» EXTRAIT CHOISI
+ + + +

@Séraphin Lampion Au delà du fait qu’on peut épiloguer sur de qu’est notre fameuse démocratie, je suis surpris que l’auteure assimile démocratie et liberté. La démocratie s’accommode assez facilement de mesure liberticide. Pour tout ou partie de la population. Hier comme aujourd’hui.
@Matroskin Il en va ainsi de certains peuples (Palestiniens, Kurdes,...) . Leur destin ne leur appartient pas tant ils sont l’objet de lutte de pouvoir de grandes puissances. C’est regrettable mais c’est un fait. Pour l’OTAN elle représente effectivement (et a juste titre ?) une menace pour ceux qui n’en sont pas. Mais quel grand pays accepterait une présence militaire hostile à sa proximité ? Aucun. Il suffit de se souvenir de l’hystérie US lors du déploiement soviétique à Cuba. Cette crainte est légitime qui à déjà pousser la Russie à intervenir en Ukraine.

+ + + +

» DONNÉES EXTRAITES
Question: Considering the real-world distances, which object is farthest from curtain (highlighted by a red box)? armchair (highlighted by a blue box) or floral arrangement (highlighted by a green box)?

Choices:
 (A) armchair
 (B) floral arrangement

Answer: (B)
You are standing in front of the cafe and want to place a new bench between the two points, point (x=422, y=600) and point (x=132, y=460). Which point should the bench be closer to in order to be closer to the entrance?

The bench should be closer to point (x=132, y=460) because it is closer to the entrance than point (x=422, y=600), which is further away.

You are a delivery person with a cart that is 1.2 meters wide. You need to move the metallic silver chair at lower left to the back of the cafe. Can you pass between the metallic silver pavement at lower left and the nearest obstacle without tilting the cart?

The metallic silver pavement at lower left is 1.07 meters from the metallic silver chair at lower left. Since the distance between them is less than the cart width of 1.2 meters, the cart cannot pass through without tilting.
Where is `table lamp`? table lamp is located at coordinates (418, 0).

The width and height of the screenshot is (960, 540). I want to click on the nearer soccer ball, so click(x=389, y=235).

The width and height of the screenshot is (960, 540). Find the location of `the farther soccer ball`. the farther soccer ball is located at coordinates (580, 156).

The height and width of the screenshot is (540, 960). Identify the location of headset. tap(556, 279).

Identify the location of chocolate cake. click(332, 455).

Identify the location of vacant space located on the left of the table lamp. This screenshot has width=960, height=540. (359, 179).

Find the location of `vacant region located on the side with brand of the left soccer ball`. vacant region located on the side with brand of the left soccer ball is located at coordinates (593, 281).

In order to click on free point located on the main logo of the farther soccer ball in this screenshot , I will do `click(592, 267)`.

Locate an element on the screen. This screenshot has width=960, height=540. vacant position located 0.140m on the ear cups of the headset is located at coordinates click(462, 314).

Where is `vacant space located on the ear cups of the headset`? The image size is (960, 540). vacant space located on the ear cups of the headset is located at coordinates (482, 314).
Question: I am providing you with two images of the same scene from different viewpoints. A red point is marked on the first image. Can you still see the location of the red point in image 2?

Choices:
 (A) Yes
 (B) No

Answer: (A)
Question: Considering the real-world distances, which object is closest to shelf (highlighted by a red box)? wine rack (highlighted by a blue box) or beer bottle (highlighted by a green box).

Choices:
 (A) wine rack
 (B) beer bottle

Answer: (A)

+ + + +

» CONSIGNES
#1 Quel épisode l'extrait cite-t-il pour rappeler l'hystérie américaine face à une présence militaire hostile ?
#2 Relevez tous les pays que l'extrait nomme en toutes lettres.

» CORRIGÉ
#1 Le déploiement soviétique à Cuba.

#2 Cuba, la Russie, l'Ukraine.